Saved data entries:
^^^^^^^^^^^^^^^^
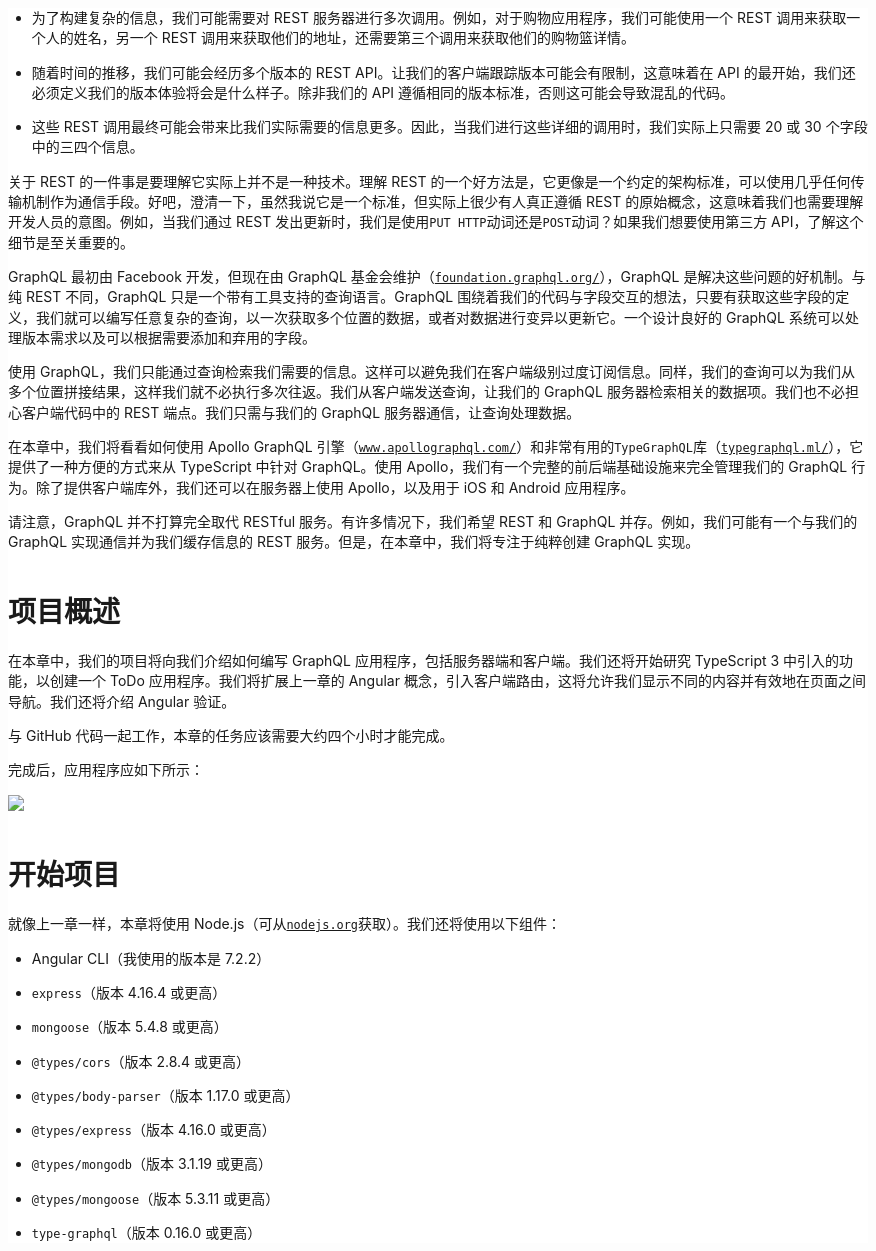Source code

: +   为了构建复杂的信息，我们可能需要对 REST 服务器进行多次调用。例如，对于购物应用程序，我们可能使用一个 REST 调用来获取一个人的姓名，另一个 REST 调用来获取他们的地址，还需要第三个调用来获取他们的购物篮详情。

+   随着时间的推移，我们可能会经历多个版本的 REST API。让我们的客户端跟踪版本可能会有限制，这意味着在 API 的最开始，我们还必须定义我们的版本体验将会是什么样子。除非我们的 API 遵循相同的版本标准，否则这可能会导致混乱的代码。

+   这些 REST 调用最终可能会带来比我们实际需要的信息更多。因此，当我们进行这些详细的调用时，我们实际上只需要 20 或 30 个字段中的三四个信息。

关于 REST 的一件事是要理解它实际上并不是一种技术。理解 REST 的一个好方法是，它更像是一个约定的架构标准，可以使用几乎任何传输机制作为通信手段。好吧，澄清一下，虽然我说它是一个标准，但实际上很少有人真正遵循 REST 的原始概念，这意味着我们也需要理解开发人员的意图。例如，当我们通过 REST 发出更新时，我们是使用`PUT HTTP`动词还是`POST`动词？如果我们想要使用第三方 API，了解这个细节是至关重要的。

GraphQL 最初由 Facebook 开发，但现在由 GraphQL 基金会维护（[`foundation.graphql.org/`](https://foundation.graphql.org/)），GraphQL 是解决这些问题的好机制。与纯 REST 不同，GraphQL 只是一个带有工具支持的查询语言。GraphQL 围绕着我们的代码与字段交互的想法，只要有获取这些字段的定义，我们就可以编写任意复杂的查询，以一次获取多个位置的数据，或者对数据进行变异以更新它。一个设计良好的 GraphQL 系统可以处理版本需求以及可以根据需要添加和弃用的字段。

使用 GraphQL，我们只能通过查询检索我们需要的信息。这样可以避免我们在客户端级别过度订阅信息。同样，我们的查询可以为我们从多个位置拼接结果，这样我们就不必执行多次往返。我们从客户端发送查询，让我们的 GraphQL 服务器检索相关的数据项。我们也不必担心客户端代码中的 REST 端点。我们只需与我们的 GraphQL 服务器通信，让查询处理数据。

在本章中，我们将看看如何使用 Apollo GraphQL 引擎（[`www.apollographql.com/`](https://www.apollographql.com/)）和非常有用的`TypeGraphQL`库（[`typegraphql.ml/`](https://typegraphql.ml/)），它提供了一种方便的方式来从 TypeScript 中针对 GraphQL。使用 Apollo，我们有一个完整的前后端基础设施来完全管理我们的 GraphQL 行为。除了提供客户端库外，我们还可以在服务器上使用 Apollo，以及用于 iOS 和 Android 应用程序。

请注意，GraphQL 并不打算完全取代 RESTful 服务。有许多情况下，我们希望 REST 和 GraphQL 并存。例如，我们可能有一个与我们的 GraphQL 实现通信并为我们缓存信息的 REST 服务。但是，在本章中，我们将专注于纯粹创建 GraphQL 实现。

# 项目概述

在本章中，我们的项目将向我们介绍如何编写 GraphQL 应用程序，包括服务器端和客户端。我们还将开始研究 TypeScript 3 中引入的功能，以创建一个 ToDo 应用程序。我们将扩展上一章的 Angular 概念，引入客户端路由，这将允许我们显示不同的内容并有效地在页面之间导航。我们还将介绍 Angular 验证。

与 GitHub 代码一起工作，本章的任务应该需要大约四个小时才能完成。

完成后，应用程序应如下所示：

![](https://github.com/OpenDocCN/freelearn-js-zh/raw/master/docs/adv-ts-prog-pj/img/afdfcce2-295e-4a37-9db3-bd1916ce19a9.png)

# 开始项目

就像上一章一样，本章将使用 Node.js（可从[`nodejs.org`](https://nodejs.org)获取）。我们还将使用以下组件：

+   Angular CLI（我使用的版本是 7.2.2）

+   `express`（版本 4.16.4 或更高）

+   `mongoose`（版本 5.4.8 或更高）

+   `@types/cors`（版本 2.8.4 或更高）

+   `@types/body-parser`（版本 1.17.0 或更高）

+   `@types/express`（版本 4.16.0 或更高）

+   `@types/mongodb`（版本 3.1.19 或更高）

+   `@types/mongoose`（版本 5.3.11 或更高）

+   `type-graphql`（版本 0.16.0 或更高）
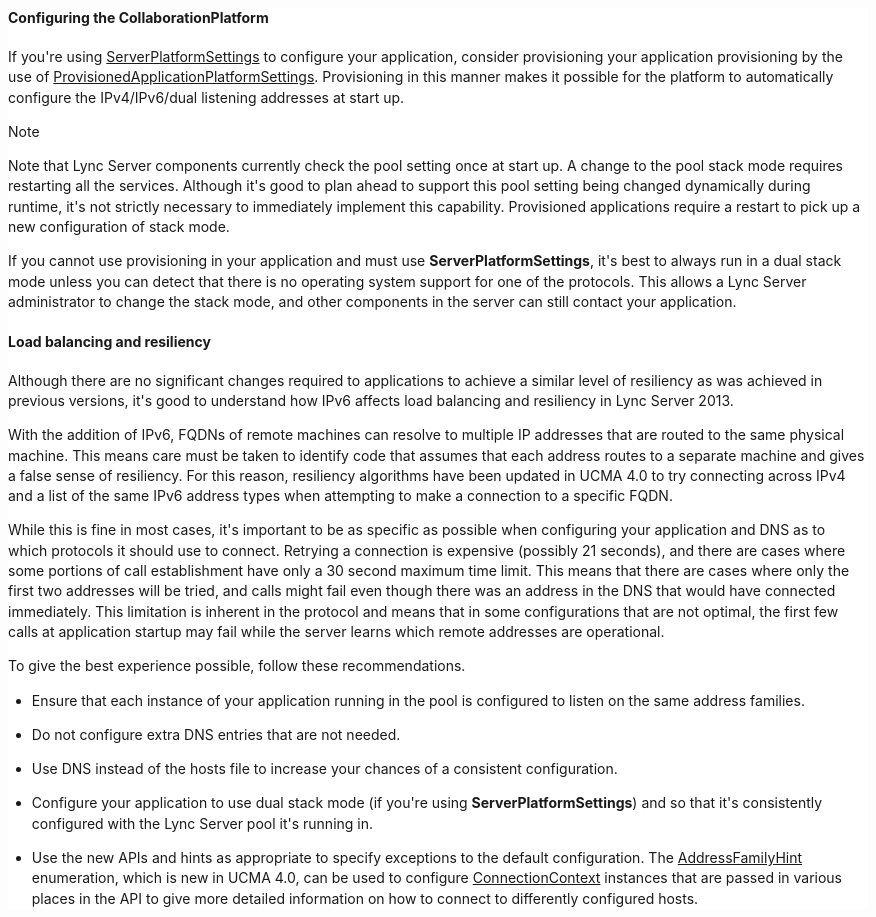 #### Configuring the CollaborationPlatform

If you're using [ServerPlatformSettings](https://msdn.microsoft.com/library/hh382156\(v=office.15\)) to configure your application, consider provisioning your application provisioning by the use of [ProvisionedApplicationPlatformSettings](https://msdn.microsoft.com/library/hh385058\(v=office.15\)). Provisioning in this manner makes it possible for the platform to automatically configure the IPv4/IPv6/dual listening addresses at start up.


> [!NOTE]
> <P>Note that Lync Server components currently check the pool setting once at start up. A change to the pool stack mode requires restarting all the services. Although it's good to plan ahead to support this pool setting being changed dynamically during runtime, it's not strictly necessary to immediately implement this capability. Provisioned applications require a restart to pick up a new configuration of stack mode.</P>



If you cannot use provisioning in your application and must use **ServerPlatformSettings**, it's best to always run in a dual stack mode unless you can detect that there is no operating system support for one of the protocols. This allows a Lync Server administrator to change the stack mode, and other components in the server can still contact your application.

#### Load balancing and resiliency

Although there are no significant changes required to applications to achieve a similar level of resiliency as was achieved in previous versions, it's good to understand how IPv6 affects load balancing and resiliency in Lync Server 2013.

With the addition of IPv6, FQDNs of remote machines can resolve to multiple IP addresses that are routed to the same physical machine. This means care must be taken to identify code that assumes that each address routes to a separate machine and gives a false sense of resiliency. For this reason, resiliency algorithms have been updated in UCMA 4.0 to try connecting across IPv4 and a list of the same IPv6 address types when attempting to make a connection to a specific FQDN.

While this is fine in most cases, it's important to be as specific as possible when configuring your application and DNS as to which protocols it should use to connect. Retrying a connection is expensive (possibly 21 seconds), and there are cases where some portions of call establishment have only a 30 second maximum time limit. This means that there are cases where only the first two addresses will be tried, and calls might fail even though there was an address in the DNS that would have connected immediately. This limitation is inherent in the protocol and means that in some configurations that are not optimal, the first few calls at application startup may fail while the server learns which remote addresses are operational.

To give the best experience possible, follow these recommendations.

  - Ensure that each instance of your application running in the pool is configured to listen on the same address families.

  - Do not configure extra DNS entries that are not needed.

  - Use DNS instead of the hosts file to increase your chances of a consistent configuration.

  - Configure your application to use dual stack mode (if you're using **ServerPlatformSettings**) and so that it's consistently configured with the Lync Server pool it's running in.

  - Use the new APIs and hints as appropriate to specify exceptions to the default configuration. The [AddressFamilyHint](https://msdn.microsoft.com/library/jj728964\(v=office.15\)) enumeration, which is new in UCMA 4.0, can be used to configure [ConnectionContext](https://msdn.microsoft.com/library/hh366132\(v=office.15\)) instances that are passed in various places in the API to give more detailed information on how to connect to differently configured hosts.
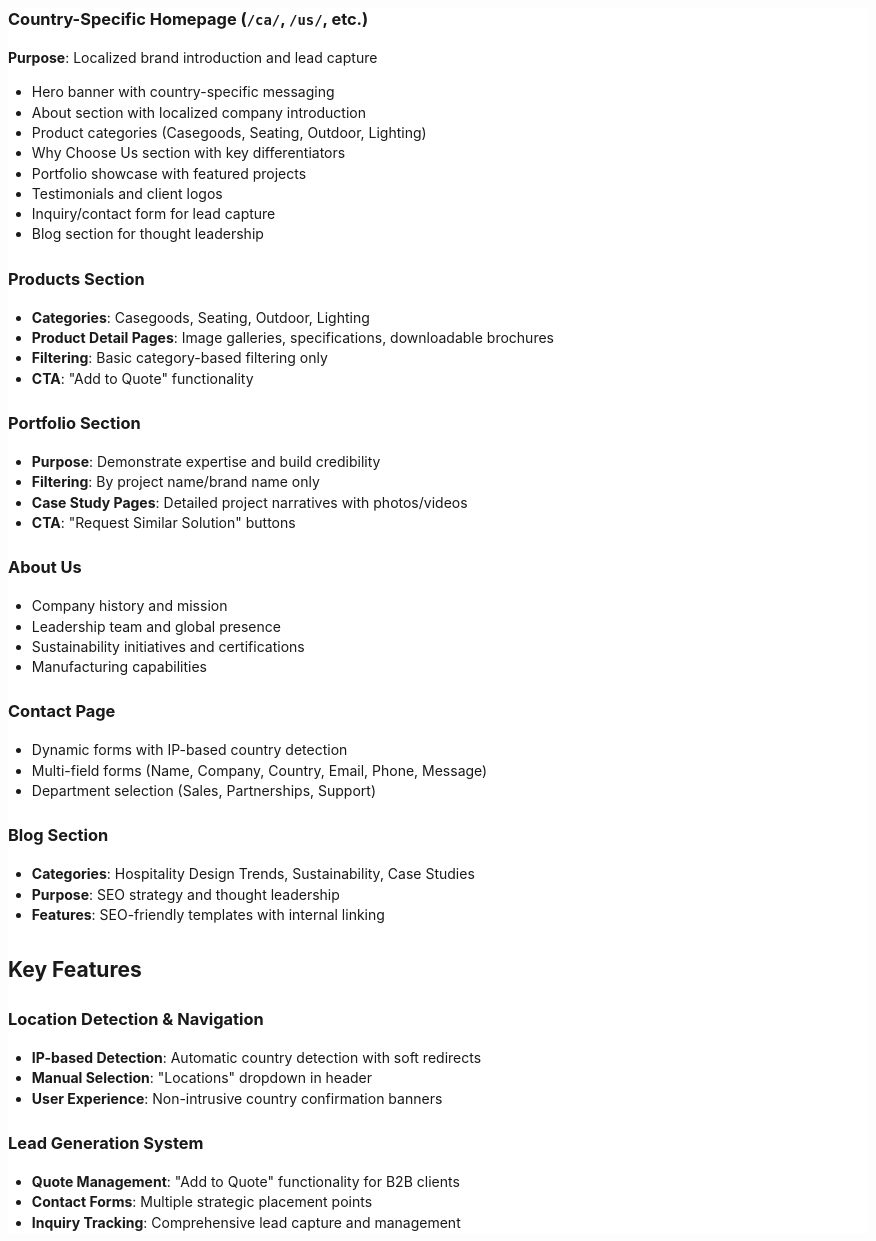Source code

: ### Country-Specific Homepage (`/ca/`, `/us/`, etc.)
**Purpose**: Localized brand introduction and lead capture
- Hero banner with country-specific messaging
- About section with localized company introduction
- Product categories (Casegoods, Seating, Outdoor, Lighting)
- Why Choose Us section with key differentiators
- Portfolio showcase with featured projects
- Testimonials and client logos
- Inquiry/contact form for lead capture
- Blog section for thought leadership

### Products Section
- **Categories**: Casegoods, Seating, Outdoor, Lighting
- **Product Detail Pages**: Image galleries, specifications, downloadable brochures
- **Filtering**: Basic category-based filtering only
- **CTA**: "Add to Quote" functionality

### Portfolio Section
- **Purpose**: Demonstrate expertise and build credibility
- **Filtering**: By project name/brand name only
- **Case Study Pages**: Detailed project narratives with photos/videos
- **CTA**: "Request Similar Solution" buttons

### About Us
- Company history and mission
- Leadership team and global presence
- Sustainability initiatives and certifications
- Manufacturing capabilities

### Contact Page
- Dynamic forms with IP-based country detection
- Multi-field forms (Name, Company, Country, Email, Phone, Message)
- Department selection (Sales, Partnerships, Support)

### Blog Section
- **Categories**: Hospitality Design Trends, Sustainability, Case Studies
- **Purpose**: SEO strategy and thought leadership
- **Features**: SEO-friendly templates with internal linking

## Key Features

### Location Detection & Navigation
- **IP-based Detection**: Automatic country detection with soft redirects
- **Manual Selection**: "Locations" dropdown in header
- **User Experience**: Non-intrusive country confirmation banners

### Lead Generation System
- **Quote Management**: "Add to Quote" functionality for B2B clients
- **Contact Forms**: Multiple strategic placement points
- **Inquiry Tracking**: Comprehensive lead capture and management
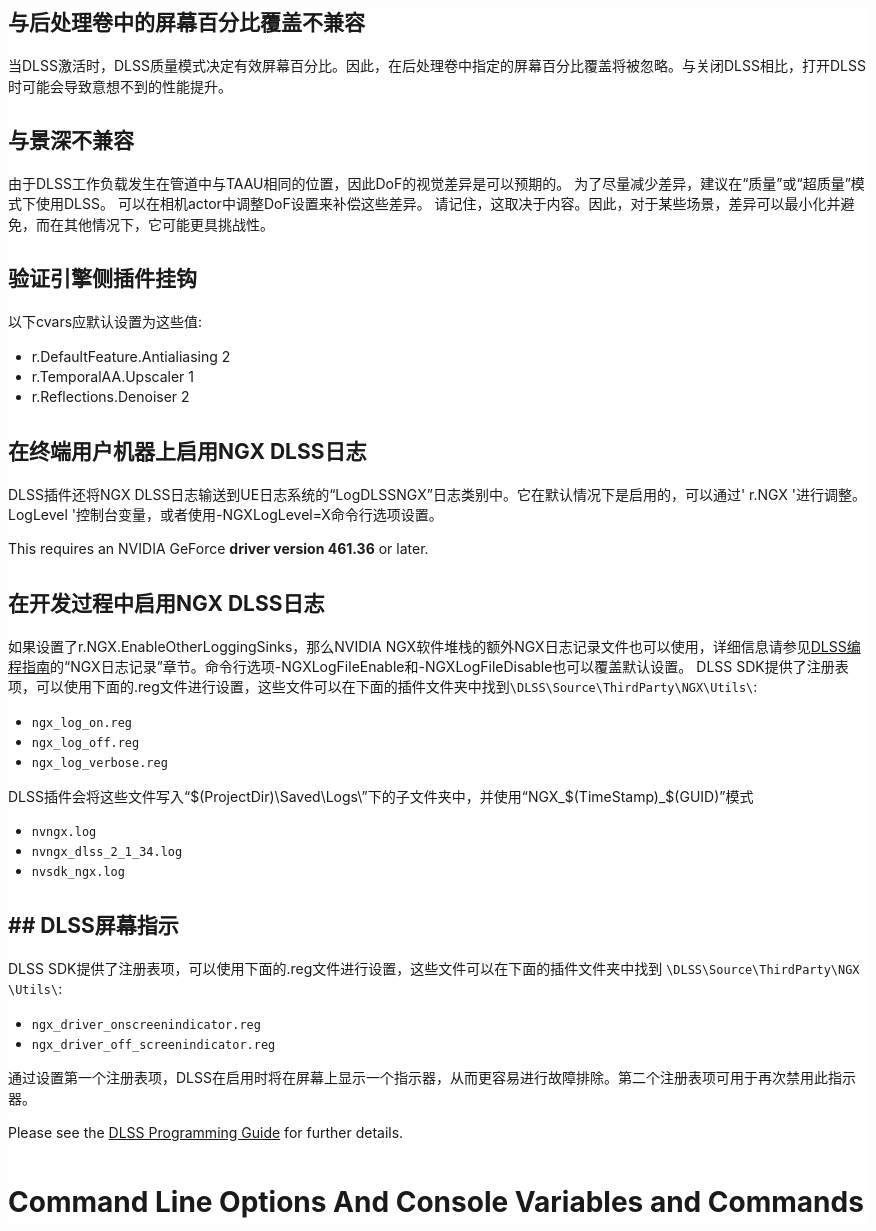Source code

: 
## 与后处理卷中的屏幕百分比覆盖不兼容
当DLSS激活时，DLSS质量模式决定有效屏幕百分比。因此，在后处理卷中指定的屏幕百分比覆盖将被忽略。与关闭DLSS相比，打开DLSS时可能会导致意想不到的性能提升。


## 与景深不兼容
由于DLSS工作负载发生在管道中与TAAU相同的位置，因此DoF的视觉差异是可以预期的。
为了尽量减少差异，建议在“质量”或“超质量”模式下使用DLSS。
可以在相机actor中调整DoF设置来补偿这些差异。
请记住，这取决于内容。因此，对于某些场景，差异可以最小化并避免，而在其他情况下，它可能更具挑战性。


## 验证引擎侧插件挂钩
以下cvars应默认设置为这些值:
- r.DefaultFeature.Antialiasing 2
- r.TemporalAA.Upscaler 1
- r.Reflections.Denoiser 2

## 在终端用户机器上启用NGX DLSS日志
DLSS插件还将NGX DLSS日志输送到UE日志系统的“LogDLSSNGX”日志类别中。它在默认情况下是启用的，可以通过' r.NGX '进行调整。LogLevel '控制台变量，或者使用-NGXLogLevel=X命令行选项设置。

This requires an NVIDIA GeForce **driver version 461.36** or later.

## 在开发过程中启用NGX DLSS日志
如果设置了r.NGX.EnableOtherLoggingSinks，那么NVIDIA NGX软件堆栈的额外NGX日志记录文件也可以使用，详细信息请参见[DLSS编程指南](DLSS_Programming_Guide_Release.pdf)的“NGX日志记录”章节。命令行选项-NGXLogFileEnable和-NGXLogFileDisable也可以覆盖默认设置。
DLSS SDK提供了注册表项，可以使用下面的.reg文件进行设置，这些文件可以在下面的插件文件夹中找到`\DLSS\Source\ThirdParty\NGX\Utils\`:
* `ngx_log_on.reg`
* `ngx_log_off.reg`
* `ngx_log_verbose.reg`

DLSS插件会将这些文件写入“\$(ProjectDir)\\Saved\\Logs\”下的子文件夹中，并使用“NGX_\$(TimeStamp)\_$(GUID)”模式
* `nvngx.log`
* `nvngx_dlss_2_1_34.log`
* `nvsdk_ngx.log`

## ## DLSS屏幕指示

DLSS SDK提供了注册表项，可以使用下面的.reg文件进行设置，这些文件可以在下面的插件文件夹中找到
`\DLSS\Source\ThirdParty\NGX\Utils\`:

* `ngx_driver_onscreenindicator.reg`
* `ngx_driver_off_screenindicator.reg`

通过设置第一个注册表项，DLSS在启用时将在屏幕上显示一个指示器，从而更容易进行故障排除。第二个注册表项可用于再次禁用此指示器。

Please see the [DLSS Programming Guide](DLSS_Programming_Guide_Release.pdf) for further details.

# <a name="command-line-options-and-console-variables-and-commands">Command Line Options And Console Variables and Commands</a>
^^^^^^^^^^^^^^^^
*What needs to be done*:
Print the lines between the one holding "DLSS插件会将这些文件写入" and the one holding "通过设置第一个注册表项，DL", inclusive, reproducing them without any change.

*Reply to the exercise*:
DLSS插件会将这些文件写入“\$(ProjectDir)\\Saved\\Logs\”下的子文件夹中，并使用“NGX_\$(TimeStamp)\_$(GUID)”模式
* `nvngx.log`
* `nvngx_dlss_2_1_34.log`
* `nvsdk_ngx.log`

## ## DLSS屏幕指示

DLSS SDK提供了注册表项，可以使用下面的.reg文件进行设置，这些文件可以在下面的插件文件夹中找到
`\DLSS\Source\ThirdParty\NGX\Utils\`:

* `ngx_driver_onscreenindicator.reg`
* `ngx_driver_off_screenindicator.reg`

通过设置第一个注册表项，DLSS在启用时将在屏幕上显示一个指示器，从而更容易进行故障排除。第二个注册表项可用于再次禁用此指示器。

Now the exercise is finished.